• TEXTE À LIRE
-------------------------

La numérisation croissante des activités et leur documentarisation ont introduit une notion importante en matière de gestion, et cela vaut pour la gestion sur le long terme : les documents et objets numériques sont porteurs de plus que ce qu’ils laissent à voir, à entendre et à regarder. Ils disposent bien sûr de leur appareillage technique, de leur enveloppe, mais ils intègrent également un appareillage descriptif sous la forme de ce qu’on a appelé les « métadonnées » et dont une partie reprend les formats documentaires qui existaient jusque-là en dehors de l’objet lui-même : fiches de bibliothèques, cartels d’œuvres dans les musées, éléments descriptifs, notions critiques…

La question de l’ouverture future des documents ou des œuvres, de leur répétabilité relève bien à notre sens d’une sémiotique, car elle suppose que des individus situés à une grande distance temporelle et culturelle devront disposer d’un maximum de clés – au-delà des aspects techniques que nous avons déjà évoqués – pour saisir ou reconstituer la signification des objets qui leur seront ainsi exposés. Ces adjuvants à la mémoire font une sorte de pont entre une anticipation présente de la mémoire et une mobilisation future de celle-ci pour reconstituer un passé. Bruno Bachimont (2013) montre à quel point nous sommes ainsi enfermés dans une vision déformée de la mémoire et de l’oubli car la pratique présente vise à projeter une vision future de ce présent sans possibilité de prendre en compte ce que sera le regard de ce futur sur son passé qui est notre présent. Et surtout que garder ? Au nom de quoi le filtre de l’oubli, le tamis de la sélection doit-il éliminer telle ou telle trace actuelle ? Si la loi oblige à détruire après dix ans toute trace des dossiers individuels des bénéficiaires d’une aide sociale comme le RSA, envoyant ainsi à la mémoire individuelle le cas singulier, la mémoire sociale sera intéressée par les documents de synthèse, les compilations statistiques, les textes réglementaires en vigueur.

-------------------------

• DONNÉES FOURNIES
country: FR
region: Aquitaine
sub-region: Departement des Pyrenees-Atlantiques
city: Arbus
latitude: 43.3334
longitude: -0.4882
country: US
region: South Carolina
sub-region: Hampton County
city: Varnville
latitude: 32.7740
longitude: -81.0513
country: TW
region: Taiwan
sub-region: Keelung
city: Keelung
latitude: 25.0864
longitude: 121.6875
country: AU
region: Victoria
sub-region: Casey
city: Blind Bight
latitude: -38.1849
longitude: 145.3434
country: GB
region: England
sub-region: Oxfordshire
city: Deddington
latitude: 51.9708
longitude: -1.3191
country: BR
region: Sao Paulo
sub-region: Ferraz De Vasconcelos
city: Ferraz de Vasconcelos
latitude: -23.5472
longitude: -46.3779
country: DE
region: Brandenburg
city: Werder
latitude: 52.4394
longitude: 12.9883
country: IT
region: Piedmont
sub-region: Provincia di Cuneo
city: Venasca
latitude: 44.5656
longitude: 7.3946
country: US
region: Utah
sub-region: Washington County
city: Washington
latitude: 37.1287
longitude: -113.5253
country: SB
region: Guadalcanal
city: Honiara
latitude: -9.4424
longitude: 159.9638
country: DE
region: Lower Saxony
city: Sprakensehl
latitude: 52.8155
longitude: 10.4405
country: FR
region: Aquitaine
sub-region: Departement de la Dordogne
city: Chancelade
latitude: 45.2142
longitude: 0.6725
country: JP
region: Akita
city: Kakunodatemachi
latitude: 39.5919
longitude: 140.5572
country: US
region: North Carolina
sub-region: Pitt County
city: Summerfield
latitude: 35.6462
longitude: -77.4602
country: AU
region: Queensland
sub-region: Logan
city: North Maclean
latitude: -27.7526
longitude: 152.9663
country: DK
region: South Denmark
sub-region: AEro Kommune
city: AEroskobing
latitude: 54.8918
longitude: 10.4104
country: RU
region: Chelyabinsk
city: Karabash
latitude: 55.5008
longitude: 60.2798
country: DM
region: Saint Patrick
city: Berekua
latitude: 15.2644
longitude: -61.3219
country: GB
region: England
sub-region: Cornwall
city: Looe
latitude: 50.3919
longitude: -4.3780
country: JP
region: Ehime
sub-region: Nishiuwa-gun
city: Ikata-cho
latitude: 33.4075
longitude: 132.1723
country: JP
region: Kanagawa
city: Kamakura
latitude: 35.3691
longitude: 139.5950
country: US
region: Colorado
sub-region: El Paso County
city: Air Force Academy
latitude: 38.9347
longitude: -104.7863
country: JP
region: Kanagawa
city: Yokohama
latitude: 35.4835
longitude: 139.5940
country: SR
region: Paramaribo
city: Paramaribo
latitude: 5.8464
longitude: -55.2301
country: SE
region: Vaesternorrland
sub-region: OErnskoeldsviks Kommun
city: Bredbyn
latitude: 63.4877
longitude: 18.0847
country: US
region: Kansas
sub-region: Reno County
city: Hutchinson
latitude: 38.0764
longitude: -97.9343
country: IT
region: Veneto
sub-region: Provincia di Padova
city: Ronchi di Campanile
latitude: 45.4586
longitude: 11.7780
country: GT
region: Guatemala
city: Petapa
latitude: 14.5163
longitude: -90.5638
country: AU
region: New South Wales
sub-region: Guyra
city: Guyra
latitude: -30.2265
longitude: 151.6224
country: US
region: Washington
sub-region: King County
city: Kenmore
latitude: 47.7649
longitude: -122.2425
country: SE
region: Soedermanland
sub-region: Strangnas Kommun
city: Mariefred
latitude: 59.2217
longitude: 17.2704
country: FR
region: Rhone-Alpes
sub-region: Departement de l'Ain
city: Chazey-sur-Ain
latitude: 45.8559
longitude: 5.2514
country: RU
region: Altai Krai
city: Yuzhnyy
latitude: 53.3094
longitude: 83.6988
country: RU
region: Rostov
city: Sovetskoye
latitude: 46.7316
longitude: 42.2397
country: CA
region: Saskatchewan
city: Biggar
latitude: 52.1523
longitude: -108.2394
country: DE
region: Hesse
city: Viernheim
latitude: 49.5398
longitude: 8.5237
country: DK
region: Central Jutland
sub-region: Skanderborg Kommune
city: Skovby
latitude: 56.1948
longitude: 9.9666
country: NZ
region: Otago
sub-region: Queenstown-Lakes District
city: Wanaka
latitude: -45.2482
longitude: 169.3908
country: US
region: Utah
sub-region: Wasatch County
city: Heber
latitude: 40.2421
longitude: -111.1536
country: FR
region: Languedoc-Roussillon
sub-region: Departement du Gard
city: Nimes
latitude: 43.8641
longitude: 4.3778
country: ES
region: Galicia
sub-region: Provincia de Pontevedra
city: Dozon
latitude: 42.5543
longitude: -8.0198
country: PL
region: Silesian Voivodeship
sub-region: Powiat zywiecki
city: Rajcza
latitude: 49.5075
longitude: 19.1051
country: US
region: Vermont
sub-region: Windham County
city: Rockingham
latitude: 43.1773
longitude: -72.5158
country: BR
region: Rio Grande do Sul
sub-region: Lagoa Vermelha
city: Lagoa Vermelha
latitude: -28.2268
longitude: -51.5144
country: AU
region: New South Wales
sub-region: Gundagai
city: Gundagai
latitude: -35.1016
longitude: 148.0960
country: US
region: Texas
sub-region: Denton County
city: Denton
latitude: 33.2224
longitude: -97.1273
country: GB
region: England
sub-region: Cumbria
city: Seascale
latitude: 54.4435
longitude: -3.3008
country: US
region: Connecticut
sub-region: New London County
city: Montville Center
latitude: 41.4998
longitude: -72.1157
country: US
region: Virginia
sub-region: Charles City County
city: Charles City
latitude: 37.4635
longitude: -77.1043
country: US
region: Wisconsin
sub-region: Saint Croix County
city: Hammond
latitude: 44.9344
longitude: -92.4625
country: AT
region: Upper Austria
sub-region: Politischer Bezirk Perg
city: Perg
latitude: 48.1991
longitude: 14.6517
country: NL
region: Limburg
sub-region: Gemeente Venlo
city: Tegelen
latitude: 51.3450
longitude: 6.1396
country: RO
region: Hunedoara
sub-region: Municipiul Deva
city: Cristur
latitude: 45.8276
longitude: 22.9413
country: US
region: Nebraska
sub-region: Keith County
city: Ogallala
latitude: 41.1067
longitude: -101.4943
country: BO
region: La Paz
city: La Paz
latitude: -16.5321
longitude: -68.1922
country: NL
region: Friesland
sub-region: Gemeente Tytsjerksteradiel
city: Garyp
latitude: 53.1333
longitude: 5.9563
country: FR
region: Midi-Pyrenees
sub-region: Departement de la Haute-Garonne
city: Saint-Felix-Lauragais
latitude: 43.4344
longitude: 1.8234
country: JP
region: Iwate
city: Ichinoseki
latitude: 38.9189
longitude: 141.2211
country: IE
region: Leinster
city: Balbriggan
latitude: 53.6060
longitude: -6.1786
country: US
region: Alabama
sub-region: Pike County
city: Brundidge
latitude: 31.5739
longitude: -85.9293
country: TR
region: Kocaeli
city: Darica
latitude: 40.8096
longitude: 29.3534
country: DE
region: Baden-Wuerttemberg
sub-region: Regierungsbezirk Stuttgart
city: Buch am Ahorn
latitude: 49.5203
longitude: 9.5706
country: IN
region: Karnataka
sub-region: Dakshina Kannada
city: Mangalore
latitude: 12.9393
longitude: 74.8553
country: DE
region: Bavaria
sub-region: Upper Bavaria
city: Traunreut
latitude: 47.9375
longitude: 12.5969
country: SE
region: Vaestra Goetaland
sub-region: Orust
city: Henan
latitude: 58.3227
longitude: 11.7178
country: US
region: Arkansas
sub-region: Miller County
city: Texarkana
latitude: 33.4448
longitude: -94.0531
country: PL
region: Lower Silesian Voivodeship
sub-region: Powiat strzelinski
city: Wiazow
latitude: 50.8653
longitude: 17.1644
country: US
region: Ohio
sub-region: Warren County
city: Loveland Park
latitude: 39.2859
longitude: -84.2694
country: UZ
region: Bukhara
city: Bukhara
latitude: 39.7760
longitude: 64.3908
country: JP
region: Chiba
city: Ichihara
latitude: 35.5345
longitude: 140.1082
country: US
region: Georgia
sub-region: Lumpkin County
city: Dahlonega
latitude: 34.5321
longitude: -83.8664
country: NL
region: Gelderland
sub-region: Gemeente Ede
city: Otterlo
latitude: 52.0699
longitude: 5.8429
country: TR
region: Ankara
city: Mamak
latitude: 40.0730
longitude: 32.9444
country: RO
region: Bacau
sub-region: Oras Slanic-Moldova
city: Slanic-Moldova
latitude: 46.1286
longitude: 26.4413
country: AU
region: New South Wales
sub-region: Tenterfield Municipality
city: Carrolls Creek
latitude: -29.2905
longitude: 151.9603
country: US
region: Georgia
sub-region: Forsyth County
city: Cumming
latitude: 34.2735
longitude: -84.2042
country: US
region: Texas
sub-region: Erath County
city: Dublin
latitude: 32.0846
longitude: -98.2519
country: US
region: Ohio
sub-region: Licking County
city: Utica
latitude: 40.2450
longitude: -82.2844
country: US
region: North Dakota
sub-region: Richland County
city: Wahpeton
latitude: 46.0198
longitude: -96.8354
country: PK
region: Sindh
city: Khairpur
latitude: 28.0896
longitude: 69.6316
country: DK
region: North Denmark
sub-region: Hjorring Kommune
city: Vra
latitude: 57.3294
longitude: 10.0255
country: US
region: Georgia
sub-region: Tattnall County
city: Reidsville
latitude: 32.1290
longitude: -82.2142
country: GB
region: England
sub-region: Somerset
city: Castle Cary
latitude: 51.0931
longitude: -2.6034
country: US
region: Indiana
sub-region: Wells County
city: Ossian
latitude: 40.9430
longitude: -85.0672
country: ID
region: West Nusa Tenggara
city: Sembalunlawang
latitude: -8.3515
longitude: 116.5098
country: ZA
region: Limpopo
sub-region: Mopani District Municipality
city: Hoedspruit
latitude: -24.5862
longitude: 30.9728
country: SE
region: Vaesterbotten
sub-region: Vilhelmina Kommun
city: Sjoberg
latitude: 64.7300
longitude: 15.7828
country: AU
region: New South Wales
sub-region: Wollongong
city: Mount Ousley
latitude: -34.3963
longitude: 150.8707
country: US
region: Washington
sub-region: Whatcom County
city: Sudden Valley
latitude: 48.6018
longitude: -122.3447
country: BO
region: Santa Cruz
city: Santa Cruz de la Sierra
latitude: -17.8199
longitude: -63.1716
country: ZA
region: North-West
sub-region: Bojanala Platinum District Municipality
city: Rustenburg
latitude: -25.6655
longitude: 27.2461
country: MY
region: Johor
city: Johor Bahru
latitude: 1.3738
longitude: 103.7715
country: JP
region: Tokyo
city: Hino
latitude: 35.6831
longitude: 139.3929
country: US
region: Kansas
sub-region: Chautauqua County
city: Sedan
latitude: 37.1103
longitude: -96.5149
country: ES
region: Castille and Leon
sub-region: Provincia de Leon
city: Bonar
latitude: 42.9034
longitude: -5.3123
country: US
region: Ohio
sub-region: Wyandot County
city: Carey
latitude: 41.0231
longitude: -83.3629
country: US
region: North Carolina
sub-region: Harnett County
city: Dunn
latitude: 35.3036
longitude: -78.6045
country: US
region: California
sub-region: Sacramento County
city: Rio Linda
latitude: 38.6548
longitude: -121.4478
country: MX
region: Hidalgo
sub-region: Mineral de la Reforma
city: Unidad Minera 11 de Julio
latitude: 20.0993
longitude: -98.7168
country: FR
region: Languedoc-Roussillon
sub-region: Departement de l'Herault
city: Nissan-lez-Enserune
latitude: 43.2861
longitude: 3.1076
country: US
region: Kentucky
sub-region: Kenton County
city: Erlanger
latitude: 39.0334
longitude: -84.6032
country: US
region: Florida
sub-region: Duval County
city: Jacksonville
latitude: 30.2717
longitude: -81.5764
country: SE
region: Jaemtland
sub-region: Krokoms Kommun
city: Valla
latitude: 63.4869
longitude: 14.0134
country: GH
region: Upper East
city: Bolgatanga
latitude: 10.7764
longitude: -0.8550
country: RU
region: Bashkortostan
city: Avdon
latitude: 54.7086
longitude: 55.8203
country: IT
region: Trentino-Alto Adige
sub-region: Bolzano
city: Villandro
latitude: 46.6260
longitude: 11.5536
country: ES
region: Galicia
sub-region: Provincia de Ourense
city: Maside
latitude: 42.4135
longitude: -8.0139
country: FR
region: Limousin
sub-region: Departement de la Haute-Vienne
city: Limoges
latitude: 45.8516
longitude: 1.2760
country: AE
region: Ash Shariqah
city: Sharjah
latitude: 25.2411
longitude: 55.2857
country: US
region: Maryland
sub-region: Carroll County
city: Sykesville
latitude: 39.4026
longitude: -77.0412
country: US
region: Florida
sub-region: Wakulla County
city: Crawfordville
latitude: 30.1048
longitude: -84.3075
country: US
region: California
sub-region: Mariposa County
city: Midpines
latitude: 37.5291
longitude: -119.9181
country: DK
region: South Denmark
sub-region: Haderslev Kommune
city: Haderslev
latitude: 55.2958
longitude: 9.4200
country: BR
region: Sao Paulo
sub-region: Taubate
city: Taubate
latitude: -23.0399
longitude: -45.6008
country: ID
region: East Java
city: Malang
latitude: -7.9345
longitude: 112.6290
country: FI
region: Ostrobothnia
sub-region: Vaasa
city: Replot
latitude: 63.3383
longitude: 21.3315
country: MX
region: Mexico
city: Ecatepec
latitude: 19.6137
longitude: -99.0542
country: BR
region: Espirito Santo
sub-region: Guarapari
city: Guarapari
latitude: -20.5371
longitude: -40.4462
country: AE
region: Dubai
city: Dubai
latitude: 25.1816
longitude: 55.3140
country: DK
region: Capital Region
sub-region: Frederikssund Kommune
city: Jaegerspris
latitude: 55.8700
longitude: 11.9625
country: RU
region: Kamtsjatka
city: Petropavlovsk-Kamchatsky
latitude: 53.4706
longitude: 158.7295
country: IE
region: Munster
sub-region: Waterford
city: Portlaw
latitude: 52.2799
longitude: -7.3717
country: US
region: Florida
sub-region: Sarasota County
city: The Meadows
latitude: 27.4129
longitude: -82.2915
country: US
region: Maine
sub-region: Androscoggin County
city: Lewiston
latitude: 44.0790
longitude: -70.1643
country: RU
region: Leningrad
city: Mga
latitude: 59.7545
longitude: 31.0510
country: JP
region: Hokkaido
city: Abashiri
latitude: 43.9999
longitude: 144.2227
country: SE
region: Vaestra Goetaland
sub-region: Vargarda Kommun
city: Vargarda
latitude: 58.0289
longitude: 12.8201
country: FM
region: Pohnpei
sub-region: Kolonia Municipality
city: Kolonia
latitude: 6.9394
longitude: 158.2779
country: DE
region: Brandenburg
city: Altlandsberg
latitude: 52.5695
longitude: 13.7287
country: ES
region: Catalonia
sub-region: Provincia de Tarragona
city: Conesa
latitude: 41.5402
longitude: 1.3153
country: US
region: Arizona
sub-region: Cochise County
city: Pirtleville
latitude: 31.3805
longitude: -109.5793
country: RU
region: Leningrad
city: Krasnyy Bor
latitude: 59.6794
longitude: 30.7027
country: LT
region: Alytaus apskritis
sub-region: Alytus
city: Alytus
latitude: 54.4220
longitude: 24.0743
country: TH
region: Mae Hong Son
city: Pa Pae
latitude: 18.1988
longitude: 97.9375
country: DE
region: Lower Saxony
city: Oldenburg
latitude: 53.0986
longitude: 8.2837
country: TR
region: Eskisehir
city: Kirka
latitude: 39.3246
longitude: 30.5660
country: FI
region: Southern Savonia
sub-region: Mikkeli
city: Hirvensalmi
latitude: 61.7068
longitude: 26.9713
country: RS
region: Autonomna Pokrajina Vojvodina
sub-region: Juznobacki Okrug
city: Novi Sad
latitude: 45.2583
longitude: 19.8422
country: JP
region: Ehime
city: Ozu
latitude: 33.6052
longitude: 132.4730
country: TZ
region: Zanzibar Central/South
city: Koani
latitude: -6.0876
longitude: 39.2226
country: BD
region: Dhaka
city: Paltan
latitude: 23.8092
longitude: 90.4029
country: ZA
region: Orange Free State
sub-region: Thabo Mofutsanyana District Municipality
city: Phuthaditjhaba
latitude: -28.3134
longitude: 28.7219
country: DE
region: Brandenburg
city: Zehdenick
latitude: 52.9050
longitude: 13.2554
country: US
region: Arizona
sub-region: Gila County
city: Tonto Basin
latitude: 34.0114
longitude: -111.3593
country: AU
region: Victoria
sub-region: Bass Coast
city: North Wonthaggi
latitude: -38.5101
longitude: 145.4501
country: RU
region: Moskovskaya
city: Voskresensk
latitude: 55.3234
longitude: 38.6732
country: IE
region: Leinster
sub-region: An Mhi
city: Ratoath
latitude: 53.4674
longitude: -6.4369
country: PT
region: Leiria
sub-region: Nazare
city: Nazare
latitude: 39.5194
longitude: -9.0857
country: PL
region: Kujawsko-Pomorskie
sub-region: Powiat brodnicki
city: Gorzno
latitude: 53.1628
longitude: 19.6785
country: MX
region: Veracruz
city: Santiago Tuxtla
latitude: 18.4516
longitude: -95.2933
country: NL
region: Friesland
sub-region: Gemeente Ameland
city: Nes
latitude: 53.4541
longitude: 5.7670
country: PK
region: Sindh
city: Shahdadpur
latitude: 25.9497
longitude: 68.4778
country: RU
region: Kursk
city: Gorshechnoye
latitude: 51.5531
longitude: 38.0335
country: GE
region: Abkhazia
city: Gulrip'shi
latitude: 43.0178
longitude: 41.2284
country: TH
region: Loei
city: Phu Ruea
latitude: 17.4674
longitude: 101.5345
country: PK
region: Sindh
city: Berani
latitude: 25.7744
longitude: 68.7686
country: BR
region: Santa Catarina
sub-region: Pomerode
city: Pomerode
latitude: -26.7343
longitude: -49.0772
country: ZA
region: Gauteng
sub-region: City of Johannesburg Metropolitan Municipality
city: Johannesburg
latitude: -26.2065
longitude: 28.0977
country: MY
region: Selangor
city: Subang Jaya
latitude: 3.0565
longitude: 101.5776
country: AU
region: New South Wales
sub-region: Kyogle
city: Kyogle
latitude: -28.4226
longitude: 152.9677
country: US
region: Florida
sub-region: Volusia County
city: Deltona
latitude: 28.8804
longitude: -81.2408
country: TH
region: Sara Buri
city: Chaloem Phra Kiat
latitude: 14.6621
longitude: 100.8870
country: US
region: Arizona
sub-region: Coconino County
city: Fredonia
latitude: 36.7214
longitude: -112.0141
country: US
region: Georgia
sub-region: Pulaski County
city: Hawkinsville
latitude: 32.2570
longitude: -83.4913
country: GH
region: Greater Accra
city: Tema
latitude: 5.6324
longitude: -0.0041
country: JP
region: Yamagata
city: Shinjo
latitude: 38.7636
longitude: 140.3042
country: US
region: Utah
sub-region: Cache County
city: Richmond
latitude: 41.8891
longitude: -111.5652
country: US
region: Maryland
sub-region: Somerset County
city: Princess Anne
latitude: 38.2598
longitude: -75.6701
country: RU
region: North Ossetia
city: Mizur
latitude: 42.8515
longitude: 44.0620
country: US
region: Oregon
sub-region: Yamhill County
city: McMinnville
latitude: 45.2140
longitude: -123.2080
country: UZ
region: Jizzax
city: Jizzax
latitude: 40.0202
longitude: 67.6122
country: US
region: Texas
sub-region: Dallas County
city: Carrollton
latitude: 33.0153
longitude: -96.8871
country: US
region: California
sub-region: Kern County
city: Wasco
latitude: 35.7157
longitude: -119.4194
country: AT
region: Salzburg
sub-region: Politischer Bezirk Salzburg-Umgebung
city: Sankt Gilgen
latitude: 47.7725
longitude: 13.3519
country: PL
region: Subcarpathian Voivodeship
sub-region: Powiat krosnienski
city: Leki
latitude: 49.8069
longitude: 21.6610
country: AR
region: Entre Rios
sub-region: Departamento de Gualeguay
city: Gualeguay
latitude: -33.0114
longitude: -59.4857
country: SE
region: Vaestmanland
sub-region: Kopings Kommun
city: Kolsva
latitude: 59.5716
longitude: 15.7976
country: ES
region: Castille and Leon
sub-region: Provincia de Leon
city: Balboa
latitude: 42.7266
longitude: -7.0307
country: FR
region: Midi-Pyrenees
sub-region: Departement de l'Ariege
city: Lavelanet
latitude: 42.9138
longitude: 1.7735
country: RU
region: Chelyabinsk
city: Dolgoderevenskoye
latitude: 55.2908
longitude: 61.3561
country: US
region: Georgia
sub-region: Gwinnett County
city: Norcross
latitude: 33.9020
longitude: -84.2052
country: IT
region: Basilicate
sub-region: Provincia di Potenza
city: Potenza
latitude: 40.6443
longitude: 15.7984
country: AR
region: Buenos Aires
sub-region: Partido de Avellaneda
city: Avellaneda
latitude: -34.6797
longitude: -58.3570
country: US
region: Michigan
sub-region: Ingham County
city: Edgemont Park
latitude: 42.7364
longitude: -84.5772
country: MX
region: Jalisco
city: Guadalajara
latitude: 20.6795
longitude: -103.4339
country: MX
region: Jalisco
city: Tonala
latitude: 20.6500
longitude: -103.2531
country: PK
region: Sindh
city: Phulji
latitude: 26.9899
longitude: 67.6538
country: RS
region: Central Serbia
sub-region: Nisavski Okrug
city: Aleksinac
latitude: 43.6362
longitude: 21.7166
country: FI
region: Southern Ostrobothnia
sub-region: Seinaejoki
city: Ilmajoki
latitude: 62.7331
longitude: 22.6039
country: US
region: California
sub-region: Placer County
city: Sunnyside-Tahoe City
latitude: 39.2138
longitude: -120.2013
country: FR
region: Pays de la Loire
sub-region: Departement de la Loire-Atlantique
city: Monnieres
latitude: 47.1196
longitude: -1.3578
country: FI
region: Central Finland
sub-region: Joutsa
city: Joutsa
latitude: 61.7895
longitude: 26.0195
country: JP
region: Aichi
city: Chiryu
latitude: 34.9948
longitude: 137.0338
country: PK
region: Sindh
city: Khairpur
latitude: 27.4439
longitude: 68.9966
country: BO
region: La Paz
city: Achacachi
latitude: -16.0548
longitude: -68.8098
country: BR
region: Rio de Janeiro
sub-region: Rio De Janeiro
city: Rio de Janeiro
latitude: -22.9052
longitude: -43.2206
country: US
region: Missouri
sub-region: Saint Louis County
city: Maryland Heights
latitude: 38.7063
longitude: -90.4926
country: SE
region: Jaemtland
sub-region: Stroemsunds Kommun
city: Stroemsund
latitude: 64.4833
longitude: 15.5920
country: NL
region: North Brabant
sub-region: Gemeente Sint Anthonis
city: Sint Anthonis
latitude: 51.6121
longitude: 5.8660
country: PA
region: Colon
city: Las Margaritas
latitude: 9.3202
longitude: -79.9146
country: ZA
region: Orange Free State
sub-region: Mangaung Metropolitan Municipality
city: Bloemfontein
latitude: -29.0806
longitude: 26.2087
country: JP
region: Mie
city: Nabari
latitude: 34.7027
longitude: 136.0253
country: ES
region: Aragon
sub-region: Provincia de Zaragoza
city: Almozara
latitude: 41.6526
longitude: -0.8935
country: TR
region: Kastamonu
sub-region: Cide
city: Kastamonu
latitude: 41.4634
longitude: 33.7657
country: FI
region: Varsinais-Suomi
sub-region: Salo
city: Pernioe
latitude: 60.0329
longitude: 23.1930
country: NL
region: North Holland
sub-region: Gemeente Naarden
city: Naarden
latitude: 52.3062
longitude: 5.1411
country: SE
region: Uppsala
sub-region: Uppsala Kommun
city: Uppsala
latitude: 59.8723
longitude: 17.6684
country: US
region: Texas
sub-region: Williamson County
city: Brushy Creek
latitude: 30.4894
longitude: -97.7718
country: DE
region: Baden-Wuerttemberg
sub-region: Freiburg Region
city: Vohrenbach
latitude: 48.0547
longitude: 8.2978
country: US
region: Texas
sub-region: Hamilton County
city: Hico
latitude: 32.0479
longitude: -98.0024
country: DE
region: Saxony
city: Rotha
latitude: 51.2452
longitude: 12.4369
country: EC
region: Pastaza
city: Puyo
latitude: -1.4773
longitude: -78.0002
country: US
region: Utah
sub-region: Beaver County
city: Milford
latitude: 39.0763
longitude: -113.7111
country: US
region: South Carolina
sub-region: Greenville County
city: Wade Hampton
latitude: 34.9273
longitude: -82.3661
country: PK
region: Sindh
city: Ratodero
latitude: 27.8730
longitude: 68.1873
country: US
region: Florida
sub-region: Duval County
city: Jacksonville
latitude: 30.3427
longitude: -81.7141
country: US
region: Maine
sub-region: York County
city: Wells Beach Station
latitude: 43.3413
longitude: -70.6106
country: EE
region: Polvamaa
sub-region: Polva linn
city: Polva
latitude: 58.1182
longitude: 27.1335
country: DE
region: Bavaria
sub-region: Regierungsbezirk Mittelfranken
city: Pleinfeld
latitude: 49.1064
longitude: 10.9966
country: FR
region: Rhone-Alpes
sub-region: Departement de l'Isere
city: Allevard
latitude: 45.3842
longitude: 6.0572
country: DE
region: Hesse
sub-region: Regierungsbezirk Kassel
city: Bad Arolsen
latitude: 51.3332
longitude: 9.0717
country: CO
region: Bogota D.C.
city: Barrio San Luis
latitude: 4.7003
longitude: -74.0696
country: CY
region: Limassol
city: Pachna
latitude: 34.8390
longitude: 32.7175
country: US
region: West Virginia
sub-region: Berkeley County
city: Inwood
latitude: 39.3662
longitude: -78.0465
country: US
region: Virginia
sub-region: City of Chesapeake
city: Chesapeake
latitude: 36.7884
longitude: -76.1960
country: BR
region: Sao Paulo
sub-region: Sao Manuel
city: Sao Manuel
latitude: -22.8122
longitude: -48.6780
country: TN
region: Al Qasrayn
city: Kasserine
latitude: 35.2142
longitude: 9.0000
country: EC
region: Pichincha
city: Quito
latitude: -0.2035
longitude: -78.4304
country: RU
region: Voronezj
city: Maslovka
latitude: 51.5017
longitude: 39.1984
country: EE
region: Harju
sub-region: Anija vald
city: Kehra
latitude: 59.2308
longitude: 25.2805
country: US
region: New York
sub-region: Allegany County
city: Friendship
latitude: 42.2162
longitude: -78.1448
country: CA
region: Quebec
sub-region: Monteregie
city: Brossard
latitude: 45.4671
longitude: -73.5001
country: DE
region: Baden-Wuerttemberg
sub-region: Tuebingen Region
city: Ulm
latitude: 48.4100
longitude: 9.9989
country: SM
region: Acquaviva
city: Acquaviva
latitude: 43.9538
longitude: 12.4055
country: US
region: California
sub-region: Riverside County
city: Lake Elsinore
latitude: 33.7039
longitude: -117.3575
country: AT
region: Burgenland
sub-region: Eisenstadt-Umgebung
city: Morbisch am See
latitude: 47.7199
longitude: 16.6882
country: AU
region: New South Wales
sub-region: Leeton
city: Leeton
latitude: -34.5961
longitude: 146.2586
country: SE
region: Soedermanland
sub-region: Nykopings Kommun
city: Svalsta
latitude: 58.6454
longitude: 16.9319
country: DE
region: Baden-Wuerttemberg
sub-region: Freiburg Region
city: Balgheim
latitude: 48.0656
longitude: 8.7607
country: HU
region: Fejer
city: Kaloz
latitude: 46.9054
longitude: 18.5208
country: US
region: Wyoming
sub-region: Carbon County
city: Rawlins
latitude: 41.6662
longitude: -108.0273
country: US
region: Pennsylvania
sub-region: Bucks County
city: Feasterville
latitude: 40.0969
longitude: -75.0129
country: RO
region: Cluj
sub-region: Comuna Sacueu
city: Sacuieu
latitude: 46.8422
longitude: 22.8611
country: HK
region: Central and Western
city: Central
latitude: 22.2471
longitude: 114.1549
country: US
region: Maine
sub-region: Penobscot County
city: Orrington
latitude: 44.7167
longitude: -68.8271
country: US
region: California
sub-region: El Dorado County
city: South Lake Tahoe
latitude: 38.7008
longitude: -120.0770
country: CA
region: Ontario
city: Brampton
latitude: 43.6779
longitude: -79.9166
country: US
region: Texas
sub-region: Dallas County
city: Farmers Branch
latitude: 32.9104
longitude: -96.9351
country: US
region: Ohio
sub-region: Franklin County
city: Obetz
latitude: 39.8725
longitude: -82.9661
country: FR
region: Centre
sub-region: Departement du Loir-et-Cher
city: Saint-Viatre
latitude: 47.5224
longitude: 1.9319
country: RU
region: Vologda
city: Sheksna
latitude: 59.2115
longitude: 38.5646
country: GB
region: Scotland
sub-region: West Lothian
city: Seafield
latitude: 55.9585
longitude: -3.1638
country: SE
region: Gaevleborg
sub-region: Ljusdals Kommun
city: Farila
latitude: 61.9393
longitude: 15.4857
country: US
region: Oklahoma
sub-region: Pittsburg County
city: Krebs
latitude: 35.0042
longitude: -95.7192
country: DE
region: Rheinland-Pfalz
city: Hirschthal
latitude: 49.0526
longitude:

-------------------------

• CONSIGNES
(1) Répondez à ces questions d'après le texte à lire :
(a) Outre leur appareillage technique, sous quelle forme les documents et objets numériques intègrent-ils un appareillage descriptif ?
(b) Quel auteur, cité avec l'année 2013, montre que nous sommes enfermés dans une vision déformée de la mémoire et de l'oubli ?
(c) Par quels documents la mémoire sociale sera-t-elle intéressée ?
(2) Dans les enregistrements, remplacez « country » par « pays » et laissez tout le reste identique. Commencez à la ligne qui contient « latitude: 43.4344 », arrêtez-vous après celle qui contient « sub-region: Pike County » et ne donnez que ces lignes.

• RÉPONSES FOURNIES
(1)
(a) Sous la forme des « métadonnées ».
(b) Bruno Bachimont.
(c) Par les documents de synthèse, les compilations statistiques et les textes réglementaires en vigueur.

(2)
latitude: 43.4344
longitude: 1.8234
pays: JP
region: Iwate
city: Ichinoseki
latitude: 38.9189
longitude: 141.2211
pays: IE
region: Leinster
city: Balbriggan
latitude: 53.6060
longitude: -6.1786
pays: US
region: Alabama
sub-region: Pike County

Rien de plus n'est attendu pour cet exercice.